Task to carry out: Could you work out how many lines in the material below hold the word "Giáo"? Give only the number in reply.

[[ Working data open ]]

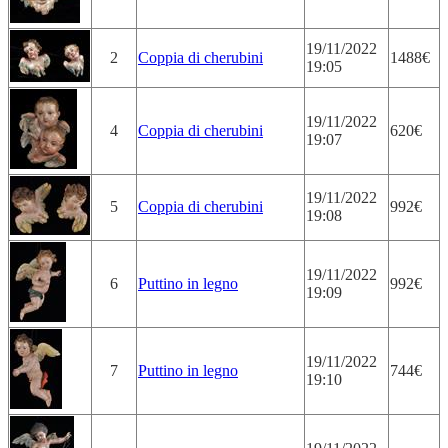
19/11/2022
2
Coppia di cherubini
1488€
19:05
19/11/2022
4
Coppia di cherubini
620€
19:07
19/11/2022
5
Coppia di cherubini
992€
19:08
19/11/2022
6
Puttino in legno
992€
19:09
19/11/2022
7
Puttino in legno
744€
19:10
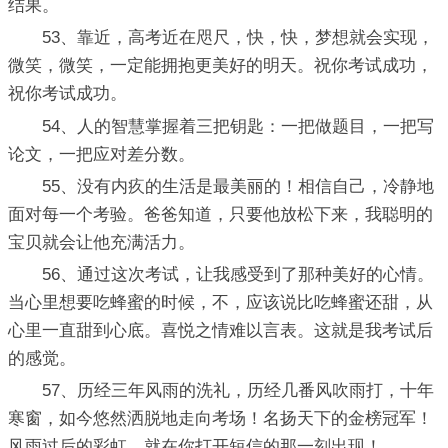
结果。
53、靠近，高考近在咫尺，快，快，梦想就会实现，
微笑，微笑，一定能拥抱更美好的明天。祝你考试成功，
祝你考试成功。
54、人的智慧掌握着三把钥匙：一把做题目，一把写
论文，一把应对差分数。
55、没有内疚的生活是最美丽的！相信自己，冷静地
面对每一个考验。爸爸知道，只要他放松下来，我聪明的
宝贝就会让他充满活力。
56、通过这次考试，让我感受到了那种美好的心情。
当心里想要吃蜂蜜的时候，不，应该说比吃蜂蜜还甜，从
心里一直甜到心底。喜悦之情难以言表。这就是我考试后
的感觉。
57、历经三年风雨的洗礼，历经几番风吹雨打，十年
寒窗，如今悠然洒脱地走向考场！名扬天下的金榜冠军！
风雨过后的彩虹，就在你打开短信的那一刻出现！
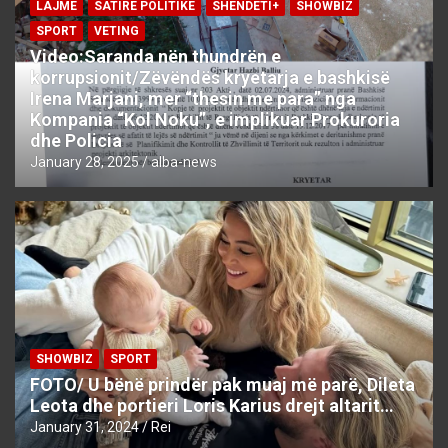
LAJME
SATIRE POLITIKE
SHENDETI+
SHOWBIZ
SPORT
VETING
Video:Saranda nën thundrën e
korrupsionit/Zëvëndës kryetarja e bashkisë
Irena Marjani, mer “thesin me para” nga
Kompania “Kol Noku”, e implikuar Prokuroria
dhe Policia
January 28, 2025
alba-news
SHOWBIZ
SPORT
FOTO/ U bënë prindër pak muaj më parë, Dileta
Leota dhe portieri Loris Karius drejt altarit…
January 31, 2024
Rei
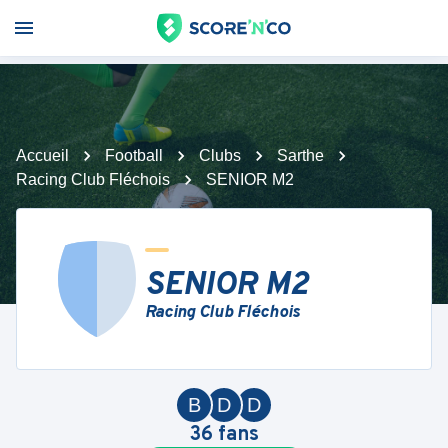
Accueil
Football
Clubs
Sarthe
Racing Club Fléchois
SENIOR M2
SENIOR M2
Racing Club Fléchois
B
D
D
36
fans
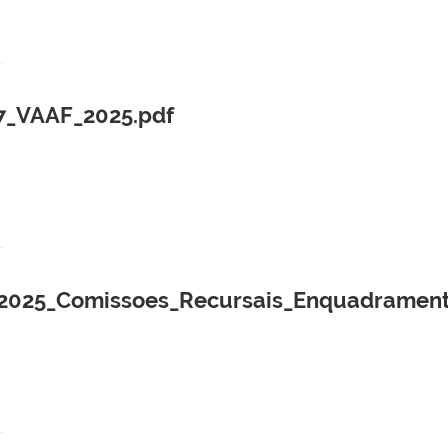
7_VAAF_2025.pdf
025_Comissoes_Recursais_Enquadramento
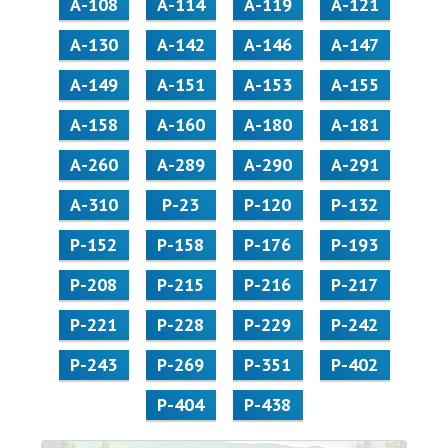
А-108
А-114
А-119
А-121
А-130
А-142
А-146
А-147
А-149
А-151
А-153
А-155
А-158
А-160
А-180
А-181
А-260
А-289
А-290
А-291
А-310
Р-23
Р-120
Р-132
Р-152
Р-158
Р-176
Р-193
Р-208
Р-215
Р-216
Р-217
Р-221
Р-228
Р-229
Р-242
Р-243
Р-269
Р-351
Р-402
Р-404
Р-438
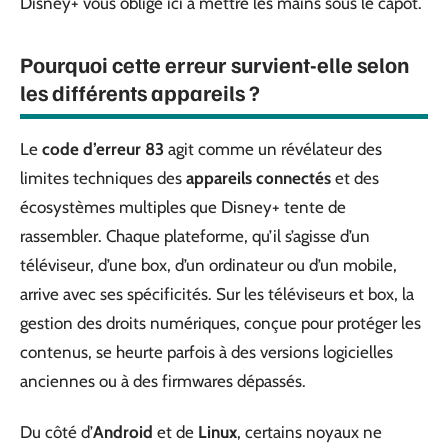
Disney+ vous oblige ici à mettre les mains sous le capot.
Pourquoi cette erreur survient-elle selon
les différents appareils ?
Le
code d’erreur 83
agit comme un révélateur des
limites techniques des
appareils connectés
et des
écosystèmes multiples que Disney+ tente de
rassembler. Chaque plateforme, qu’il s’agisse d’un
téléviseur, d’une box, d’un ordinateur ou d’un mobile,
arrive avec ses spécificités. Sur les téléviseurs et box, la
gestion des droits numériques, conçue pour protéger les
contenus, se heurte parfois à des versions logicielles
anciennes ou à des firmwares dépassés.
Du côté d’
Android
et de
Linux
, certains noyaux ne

[[ Working data closed ]]
[[ Working data open ]]

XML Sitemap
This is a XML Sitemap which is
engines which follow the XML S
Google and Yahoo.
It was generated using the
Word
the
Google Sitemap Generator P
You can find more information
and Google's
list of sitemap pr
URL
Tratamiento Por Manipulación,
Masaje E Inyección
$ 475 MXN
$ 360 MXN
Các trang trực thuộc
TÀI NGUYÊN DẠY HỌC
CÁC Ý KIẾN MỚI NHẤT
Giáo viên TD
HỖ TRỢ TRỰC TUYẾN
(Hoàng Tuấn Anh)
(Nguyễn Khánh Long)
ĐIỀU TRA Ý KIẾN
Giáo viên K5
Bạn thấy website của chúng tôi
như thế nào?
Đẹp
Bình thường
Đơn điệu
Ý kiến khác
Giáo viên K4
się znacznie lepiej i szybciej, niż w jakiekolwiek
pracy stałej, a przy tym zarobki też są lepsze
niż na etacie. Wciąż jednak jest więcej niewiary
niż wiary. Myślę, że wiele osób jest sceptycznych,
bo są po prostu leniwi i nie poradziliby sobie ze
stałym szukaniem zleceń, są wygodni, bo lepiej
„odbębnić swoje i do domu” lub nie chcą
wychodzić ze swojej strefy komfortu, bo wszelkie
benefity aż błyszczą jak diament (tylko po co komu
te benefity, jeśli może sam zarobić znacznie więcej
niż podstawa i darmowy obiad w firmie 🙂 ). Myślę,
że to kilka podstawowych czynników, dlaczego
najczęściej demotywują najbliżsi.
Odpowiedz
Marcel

[[ Working data closed ]]

Answer box: 3